2023年 9月 5日公開

有識者に聞く 今日から始める経営改革

会社を守る事業承継とM&A(前編)

企画・編集:JBpress

事業承継は「準備期間5年の確保」と「経営者の定年の設定」から始まる

昨今「大廃業時代」「後継者不足」とセットで「事業承継」「M&A」という言葉を耳にする機会が増えている。経営環境が目まぐるしく変わる変革期にあって中小企業はどう事業を引き継いでいけばよいのだろうか。元経営者であり、現場を重視する「現場学者」として、長年にわたって多くの中小企業の経営に関わってきた法政大学大学院政策創造研究科教授の井上善海氏に話を聞いた。前・後編の前編となる今回は、事業承継について語ってもらった。

この記事は全2回シリーズの前編です。後編は下記よりご覧ください。

最低でも5年の準備期間が必要

――中小企業の事業承継を取り巻く環境をどう見ていますか。

井上 現在は社会の変化が激しく、企業存続が難しくなってきています。それを理由に事業承継を諦める中小企業が増えていると言われることもあります。この点については、私はもっとポジティブに考えるべきだと思います。

中小企業の経営は、大企業と比べて小回りが利き、変化への対応力があるのは間違いありません。
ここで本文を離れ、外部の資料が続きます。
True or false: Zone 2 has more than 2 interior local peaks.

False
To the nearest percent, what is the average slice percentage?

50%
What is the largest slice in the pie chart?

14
事業承継やM&Aに備えることが、自社の将来の飛躍につながる可能性もあるのだということを、もっとよく考えるべきでしょう。

一方で、高齢化が進む中、事業承継がうまく進んでいない中小企業が多いという事実は大きな問題です。どうするべきか分からずに諦めている経営者がいたり、「私は100歳まで社長をやるから大丈夫」などと言っている経営者がいたりする状況です。多くの企業では、自社の理念や技術、資産を受け継ぐ準備さえできていません。

――事業承継を進めるに当たり、重要な要素は何でしょうか。

井上 会社の中で最も重要な存在である経営者が交代するわけですから、後継者に、経営者の「在り方」を伝えることが大切です。在り方とは、経営理念よりももっと根本にある考え方であり、経営者の頭の中にある暗黙知のこと。それは容易に言葉で伝えられるものではなく、経営者が後継者に並走しながら感覚的に伝えていくものになります。そのためには、少しでも長く並走する期間を確保する必要があります。
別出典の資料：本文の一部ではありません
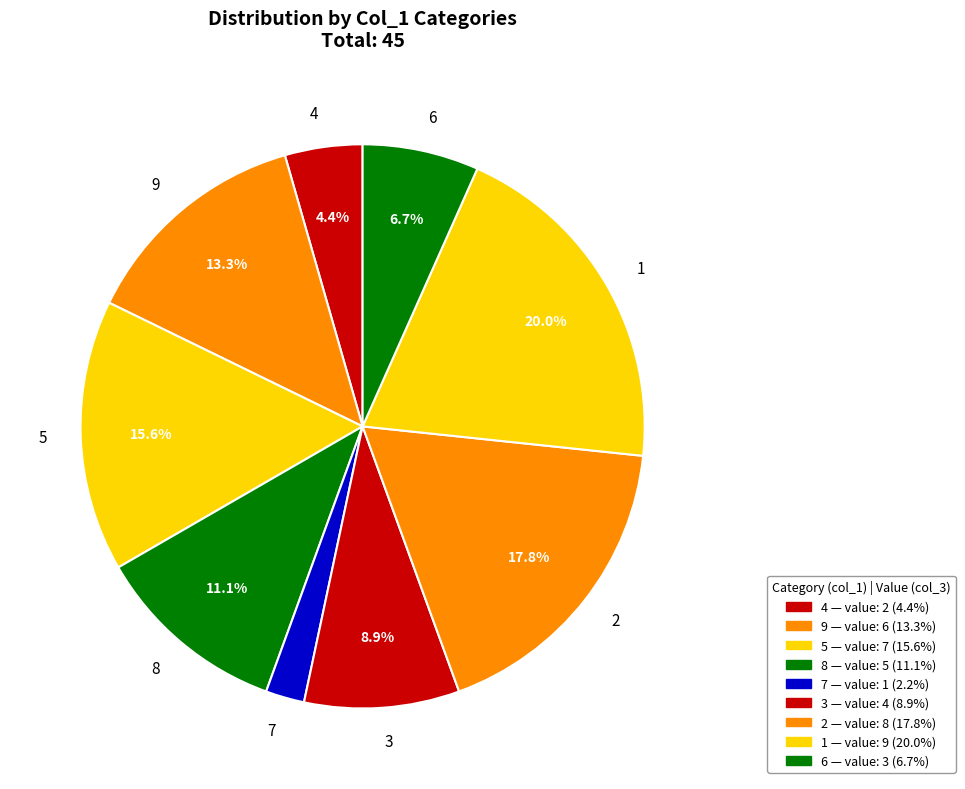

Combined, do 3 and 8 account for over 50%?

No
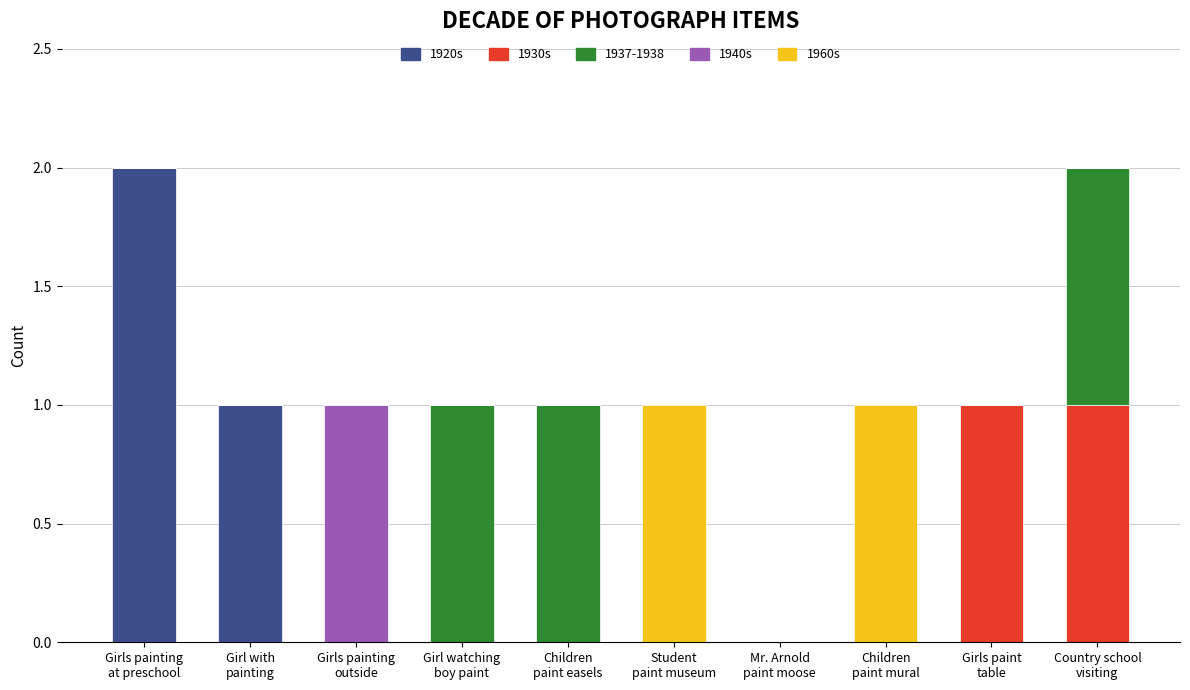

What is the sum of all 1920s values?

3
そもそも在り方が明確でない場合、これを明確にするところが始まりです。在り方は経営者自身が考えるしかありません。中小企業の経営者にとっては、在り方と自分の人生はほぼ同義です。自分の人生を人に委ねるというのはありえないことでしょう。

ただ、この在り方さえ明確にできれば、理念を形にしたり、事業承継を進めるに当たっての優先順位を決めたりといったことは容易にできるようになっていきます。

企業経営においては、まず在り方を明確にすることが大切。在り方があってはじめて足元で何をやるべきかが明確になり、実現したい未来に近づけるようになる。
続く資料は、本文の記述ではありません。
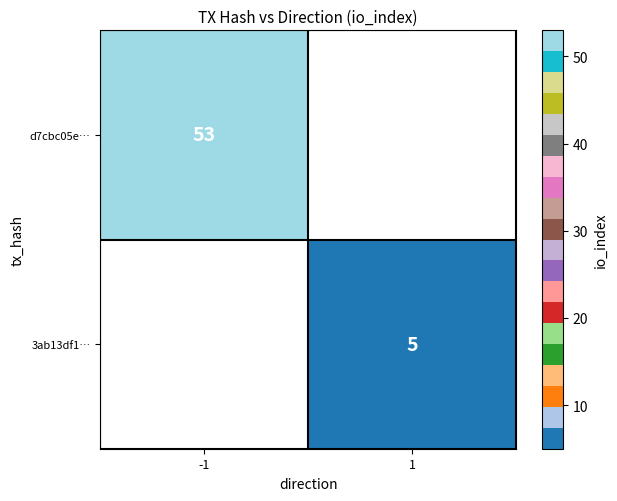

The d7cbc05e… series shows 87 at -1. True or false?

False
また、中小企業が事業承継で引き継ぐ物理的な資産は、複雑かつ多岐にわたる場合があります。経営者の個人保証のものがあったり、創業家が保有する土地や建物があったりするためです。

経営者を交代するよりも、資産の引き継ぎの方が、時間がかかると考えられます。その意味でもやはり準備期間はできるだけ長く確保するべきです。

――具体的には準備期間はどれくらい確保するべきなのでしょうか。

井上 私は、3年の準備期間と2年の並走期間、合わせて最低でも5年間は必要だと考えています。資産や負債の整理も含めると、10年かかる場合もありえると考えておくべきです。

この時間を確保するためには、まず経営者自身が自分の定年を決めることです。ゴールを設定することで、初めてさかのぼって準備を進めることができるようになります。

“番頭”や“中継ぎ”が社内にいるか

――実際に事業承継を進める際のポイントや注意点を教えてください。